# EXERCISE
Which lines in the records contain the string "edges"? Pull out each of those lines and copy it in full.

# INFORMATION
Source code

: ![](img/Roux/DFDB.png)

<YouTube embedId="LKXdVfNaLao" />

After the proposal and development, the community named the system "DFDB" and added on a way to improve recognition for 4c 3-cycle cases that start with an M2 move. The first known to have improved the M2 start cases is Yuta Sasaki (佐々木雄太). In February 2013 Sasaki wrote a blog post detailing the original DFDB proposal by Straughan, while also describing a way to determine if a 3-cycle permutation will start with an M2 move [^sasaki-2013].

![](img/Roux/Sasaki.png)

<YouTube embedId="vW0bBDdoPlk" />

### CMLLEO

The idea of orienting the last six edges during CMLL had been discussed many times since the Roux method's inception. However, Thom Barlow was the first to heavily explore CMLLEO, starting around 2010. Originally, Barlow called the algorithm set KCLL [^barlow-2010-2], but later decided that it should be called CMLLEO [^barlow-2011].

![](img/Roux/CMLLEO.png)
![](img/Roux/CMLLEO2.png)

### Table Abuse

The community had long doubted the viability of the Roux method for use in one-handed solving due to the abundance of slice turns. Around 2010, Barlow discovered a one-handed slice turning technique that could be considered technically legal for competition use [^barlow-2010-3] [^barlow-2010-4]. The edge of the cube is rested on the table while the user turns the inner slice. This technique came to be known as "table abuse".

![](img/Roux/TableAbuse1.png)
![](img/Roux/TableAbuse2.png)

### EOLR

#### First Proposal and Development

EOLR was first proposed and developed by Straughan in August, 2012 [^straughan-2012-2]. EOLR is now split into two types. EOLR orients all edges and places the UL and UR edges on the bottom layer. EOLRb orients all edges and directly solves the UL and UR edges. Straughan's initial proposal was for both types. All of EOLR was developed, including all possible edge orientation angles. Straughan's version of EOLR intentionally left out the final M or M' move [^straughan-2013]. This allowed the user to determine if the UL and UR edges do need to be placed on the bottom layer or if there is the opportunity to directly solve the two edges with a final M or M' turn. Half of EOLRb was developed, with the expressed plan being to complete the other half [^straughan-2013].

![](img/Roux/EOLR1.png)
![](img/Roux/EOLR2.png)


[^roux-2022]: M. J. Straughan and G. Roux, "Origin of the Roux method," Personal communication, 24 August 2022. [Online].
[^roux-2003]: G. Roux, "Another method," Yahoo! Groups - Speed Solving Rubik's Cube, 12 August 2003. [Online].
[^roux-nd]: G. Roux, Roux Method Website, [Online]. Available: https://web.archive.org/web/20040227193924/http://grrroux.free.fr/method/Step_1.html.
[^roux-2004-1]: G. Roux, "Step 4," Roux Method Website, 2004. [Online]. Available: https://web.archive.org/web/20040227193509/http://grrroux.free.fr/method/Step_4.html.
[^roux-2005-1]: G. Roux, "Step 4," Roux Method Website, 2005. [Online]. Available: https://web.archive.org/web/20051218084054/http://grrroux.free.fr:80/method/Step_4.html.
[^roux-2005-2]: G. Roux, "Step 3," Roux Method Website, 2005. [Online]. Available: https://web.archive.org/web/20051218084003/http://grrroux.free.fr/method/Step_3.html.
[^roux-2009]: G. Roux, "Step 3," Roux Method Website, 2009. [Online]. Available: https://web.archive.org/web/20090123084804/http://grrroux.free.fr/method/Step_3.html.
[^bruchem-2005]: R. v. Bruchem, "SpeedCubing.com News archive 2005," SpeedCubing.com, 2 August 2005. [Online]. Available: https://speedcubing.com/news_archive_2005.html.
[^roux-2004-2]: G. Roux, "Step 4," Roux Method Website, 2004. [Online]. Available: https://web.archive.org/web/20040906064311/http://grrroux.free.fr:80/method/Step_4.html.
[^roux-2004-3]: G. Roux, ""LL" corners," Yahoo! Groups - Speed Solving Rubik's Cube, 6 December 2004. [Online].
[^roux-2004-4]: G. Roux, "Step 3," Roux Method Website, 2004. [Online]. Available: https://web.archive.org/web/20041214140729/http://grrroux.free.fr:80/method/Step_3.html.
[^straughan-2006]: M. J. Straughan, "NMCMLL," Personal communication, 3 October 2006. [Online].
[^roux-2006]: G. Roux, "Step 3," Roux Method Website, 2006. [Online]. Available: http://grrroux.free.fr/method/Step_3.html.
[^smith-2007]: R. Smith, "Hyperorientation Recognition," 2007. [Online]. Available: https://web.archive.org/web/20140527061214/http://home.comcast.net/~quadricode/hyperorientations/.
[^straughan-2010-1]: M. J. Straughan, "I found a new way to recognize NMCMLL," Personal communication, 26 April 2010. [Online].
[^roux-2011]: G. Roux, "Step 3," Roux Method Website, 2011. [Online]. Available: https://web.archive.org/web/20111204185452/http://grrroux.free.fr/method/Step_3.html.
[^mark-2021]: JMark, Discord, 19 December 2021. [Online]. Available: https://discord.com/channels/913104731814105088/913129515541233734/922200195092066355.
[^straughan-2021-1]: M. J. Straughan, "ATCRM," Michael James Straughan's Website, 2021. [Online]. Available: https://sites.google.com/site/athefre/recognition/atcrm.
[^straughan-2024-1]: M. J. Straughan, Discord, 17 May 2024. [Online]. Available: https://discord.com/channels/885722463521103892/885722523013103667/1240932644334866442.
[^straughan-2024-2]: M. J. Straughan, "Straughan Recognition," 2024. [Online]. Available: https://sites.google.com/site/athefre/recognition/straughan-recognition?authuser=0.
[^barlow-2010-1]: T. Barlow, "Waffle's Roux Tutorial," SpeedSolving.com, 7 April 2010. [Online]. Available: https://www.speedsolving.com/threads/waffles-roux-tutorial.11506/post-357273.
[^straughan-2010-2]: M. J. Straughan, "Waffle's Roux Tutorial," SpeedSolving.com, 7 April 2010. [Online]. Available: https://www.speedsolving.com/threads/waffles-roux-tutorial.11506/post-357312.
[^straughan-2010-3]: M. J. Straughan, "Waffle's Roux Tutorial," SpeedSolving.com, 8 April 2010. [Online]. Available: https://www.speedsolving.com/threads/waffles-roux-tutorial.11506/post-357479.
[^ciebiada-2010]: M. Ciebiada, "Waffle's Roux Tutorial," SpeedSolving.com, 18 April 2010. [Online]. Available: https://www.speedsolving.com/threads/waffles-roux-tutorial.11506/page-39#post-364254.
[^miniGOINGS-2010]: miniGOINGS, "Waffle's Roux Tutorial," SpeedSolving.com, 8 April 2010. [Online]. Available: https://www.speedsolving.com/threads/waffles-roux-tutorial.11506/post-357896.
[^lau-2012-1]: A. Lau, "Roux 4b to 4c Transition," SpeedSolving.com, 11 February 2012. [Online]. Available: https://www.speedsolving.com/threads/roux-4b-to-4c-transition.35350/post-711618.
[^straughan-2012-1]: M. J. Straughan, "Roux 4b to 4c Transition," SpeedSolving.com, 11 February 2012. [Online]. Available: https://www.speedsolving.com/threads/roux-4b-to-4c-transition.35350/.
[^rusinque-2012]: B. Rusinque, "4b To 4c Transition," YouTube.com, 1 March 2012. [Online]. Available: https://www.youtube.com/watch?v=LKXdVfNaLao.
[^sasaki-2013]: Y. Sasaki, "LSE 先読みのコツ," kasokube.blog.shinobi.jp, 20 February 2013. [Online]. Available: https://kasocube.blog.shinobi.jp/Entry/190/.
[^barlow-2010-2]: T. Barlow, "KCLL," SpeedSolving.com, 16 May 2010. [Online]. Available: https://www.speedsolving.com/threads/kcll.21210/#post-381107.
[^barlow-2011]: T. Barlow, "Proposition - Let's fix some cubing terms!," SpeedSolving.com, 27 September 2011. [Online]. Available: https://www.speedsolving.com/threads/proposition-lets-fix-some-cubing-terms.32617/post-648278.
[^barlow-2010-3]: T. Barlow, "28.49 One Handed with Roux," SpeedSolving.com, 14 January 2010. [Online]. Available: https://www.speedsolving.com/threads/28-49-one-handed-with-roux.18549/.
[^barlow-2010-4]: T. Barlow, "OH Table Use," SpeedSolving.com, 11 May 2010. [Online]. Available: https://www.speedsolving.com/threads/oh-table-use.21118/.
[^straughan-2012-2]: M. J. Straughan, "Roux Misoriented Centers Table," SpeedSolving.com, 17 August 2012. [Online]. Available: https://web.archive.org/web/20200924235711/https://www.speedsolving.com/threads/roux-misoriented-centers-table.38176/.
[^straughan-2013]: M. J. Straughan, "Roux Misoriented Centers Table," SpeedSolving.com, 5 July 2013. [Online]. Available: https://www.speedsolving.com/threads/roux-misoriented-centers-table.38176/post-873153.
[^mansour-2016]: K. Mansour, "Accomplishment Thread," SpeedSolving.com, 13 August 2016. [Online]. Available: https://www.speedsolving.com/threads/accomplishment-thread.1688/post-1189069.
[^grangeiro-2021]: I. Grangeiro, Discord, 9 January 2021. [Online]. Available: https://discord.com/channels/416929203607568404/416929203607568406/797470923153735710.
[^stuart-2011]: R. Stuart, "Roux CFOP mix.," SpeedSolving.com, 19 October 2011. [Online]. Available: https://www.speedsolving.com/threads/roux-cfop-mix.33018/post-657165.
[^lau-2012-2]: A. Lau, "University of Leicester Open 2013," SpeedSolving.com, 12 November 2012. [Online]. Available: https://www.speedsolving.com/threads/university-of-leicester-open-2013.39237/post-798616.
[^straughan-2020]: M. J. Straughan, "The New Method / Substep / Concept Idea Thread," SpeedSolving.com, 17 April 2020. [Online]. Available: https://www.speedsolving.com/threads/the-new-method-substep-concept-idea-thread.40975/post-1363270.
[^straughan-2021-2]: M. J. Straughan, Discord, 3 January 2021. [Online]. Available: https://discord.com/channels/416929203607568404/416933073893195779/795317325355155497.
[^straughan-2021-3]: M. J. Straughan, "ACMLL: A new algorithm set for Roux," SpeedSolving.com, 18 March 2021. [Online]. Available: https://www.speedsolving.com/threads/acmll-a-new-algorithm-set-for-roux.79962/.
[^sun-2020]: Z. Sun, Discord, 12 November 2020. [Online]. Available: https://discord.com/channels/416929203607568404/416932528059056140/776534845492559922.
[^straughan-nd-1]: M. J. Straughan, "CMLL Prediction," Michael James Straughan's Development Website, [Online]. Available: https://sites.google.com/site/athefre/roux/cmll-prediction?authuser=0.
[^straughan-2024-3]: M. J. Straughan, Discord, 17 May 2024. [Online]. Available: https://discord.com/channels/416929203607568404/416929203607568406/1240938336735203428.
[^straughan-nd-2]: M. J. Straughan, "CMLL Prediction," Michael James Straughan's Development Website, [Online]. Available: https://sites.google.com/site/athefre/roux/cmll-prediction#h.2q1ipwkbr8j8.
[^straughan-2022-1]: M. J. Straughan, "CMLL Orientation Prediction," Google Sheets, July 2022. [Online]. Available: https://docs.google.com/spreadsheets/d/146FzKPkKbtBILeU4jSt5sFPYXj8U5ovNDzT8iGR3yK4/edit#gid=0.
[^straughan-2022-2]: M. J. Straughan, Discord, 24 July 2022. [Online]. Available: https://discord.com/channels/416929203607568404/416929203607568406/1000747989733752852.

# SOLUTION TO THIS PROBLEM
The idea of orienting the last six edges during CMLL had been discussed many times since the Roux method's inception. However, Thom Barlow was the first to heavily explore CMLLEO, starting around 2010. Originally, Barlow called the algorithm set KCLL [^barlow-2010-2], but later decided that it should be called CMLLEO [^barlow-2011].
EOLR was first proposed and developed by Straughan in August, 2012 [^straughan-2012-2]. EOLR is now split into two types. EOLR orients all edges and places the UL and UR edges on the bottom layer. EOLRb orients all edges and directly solves the UL and UR edges. Straughan's initial proposal was for both types. All of EOLR was developed, including all possible edge orientation angles. Straughan's version of EOLR intentionally left out the final M or M' move [^straughan-2013]. This allowed the user to determine if the UL and UR edges do need to be placed on the bottom layer or if there is the opportunity to directly solve the two edges with a final M or M' turn. Half of EOLRb was developed, with the expressed plan being to complete the other half [^straughan-2013].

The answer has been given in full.